WHAT THE TASK ASKS: Exact reproductions of all the entries, please, and no pictures.
** Opening EXERCISE DATA block **
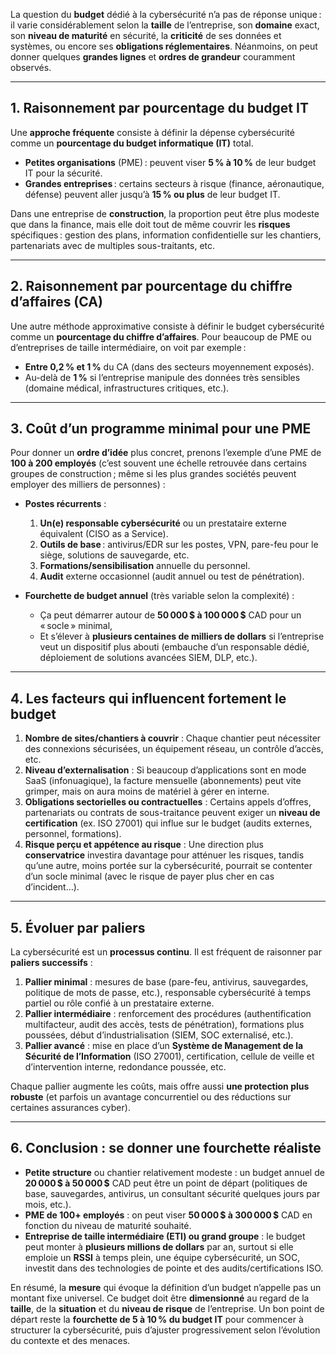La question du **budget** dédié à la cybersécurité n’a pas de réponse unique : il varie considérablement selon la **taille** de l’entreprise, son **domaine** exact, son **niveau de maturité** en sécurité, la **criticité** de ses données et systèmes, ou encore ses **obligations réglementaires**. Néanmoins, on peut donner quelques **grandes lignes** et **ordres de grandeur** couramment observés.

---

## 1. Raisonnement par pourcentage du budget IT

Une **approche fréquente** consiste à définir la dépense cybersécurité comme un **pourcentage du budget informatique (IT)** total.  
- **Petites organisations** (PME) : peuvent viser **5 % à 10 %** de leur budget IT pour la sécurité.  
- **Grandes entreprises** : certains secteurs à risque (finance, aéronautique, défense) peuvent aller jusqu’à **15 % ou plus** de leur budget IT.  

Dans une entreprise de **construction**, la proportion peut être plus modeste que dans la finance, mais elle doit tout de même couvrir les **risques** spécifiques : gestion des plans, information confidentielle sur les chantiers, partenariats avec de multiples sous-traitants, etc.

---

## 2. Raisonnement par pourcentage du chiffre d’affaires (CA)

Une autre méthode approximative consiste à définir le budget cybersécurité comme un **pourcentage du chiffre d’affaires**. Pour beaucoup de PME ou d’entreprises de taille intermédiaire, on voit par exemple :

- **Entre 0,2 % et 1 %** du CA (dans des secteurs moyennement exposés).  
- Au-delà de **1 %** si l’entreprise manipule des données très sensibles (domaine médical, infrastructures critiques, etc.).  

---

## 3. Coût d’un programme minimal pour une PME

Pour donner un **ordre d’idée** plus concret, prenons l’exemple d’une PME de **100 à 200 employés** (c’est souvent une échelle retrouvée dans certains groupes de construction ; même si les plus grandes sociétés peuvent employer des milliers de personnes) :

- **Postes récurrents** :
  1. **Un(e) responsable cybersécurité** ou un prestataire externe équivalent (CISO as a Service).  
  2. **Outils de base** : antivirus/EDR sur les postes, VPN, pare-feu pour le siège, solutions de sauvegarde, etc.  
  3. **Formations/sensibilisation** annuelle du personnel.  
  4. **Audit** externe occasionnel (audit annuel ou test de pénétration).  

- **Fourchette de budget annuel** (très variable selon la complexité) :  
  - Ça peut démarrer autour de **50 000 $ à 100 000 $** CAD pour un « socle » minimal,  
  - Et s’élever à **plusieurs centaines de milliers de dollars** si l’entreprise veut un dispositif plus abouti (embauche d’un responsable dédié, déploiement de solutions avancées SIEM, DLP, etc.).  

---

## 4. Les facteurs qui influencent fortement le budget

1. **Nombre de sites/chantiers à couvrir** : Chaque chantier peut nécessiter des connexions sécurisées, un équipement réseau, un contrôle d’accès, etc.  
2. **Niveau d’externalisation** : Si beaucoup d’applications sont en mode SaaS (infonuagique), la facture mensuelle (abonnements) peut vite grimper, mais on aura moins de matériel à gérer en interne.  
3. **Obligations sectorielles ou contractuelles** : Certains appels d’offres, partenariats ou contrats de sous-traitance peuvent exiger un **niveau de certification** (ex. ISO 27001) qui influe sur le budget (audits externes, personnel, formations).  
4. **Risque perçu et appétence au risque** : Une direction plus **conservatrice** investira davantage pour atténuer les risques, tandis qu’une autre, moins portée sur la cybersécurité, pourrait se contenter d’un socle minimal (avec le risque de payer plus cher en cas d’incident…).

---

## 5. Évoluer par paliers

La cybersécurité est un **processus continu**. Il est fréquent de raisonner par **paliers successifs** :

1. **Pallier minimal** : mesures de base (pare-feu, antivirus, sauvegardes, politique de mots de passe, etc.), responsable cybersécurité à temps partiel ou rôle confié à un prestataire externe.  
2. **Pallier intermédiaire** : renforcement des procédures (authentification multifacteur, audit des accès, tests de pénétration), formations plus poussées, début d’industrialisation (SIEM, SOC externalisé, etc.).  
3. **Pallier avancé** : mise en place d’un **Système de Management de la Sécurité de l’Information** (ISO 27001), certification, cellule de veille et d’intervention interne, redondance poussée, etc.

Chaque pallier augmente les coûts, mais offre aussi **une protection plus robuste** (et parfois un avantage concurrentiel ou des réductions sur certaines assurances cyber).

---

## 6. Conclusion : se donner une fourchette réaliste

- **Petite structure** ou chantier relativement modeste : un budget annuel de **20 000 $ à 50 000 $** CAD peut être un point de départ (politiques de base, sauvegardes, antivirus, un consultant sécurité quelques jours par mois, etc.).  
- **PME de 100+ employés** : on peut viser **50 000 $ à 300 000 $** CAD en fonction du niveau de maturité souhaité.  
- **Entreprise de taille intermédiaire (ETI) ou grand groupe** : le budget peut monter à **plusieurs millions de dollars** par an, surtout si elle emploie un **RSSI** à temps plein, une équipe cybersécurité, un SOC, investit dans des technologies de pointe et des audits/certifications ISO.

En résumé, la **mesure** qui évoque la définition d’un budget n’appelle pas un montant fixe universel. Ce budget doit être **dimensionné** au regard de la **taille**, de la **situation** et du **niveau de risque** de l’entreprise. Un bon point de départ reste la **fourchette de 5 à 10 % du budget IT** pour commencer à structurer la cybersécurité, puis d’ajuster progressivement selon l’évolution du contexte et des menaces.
** Closing EXERCISE DATA block **
REPLY:
La question du **budget** dédié à la cybersécurité n’a pas de réponse unique : il varie considérablement selon la **taille** de l’entreprise, son **domaine** exact, son **niveau de maturité** en sécurité, la **criticité** de ses données et systèmes, ou encore ses **obligations réglementaires**. Néanmoins, on peut donner quelques **grandes lignes** et **ordres de grandeur** couramment observés.

---

## 1. Raisonnement par pourcentage du budget IT

Une **approche fréquente** consiste à définir la dépense cybersécurité comme un **pourcentage du budget informatique (IT)** total.  
- **Petites organisations** (PME) : peuvent viser **5 % à 10 %** de leur budget IT pour la sécurité.  
- **Grandes entreprises** : certains secteurs à risque (finance, aéronautique, défense) peuvent aller jusqu’à **15 % ou plus** de leur budget IT.  

Dans une entreprise de **construction**, la proportion peut être plus modeste que dans la finance, mais elle doit tout de même couvrir les **risques** spécifiques : gestion des plans, information confidentielle sur les chantiers, partenariats avec de multiples sous-traitants, etc.

---

## 2. Raisonnement par pourcentage du chiffre d’affaires (CA)

Une autre méthode approximative consiste à définir le budget cybersécurité comme un **pourcentage du chiffre d’affaires**. Pour beaucoup de PME ou d’entreprises de taille intermédiaire, on voit par exemple :

- **Entre 0,2 % et 1 %** du CA (dans des secteurs moyennement exposés).  
- Au-delà de **1 %** si l’entreprise manipule des données très sensibles (domaine médical, infrastructures critiques, etc.).  

---

## 3. Coût d’un programme minimal pour une PME

Pour donner un **ordre d’idée** plus concret, prenons l’exemple d’une PME de **100 à 200 employés** (c’est souvent une échelle retrouvée dans certains groupes de construction ; même si les plus grandes sociétés peuvent employer des milliers de personnes) :

- **Postes récurrents** :
  1. **Un(e) responsable cybersécurité** ou un prestataire externe équivalent (CISO as a Service).  
  2. **Outils de base** : antivirus/EDR sur les postes, VPN, pare-feu pour le siège, solutions de sauvegarde, etc.  
  3. **Formations/sensibilisation** annuelle du personnel.  
  4. **Audit** externe occasionnel (audit annuel ou test de pénétration).  

- **Fourchette de budget annuel** (très variable selon la complexité) :  
  - Ça peut démarrer autour de **50 000 $ à 100 000 $** CAD pour un « socle » minimal,  
  - Et s’élever à **plusieurs centaines de milliers de dollars** si l’entreprise veut un dispositif plus abouti (embauche d’un responsable dédié, déploiement de solutions avancées SIEM, DLP, etc.).  

---

## 4. Les facteurs qui influencent fortement le budget

1. **Nombre de sites/chantiers à couvrir** : Chaque chantier peut nécessiter des connexions sécurisées, un équipement réseau, un contrôle d’accès, etc.  
2. **Niveau d’externalisation** : Si beaucoup d’applications sont en mode SaaS (infonuagique), la facture mensuelle (abonnements) peut vite grimper, mais on aura moins de matériel à gérer en interne.  
3. **Obligations sectorielles ou contractuelles** : Certains appels d’offres, partenariats ou contrats de sous-traitance peuvent exiger un **niveau de certification** (ex. ISO 27001) qui influe sur le budget (audits externes, personnel, formations).  
4. **Risque perçu et appétence au risque** : Une direction plus **conservatrice** investira davantage pour atténuer les risques, tandis qu’une autre, moins portée sur la cybersécurité, pourrait se contenter d’un socle minimal (avec le risque de payer plus cher en cas d’incident…).

---

## 5. Évoluer par paliers

La cybersécurité est un **processus continu**. Il est fréquent de raisonner par **paliers successifs** :

1. **Pallier minimal** : mesures de base (pare-feu, antivirus, sauvegardes, politique de mots de passe, etc.), responsable cybersécurité à temps partiel ou rôle confié à un prestataire externe.  
2. **Pallier intermédiaire** : renforcement des procédures (authentification multifacteur, audit des accès, tests de pénétration), formations plus poussées, début d’industrialisation (SIEM, SOC externalisé, etc.).  
3. **Pallier avancé** : mise en place d’un **Système de Management de la Sécurité de l’Information** (ISO 27001), certification, cellule de veille et d’intervention interne, redondance poussée, etc.

Chaque pallier augmente les coûts, mais offre aussi **une protection plus robuste** (et parfois un avantage concurrentiel ou des réductions sur certaines assurances cyber).

---

## 6. Conclusion : se donner une fourchette réaliste

- **Petite structure** ou chantier relativement modeste : un budget annuel de **20 000 $ à 50 000 $** CAD peut être un point de départ (politiques de base, sauvegardes, antivirus, un consultant sécurité quelques jours par mois, etc.).  
- **PME de 100+ employés** : on peut viser **50 000 $ à 300 000 $** CAD en fonction du niveau de maturité souhaité.  
- **Entreprise de taille intermédiaire (ETI) ou grand groupe** : le budget peut monter à **plusieurs millions de dollars** par an, surtout si elle emploie un **RSSI** à temps plein, une équipe cybersécurité, un SOC, investit dans des technologies de pointe et des audits/certifications ISO.

En résumé, la **mesure** qui évoque la définition d’un budget n’appelle pas un montant fixe universel. Ce budget doit être **dimensionné** au regard de la **taille**, de la **situation** et du **niveau de risque** de l’entreprise. Un bon point de départ reste la **fourchette de 5 à 10 % du budget IT** pour commencer à structurer la cybersécurité, puis d’ajuster progressivement selon l’évolution du contexte et des menaces.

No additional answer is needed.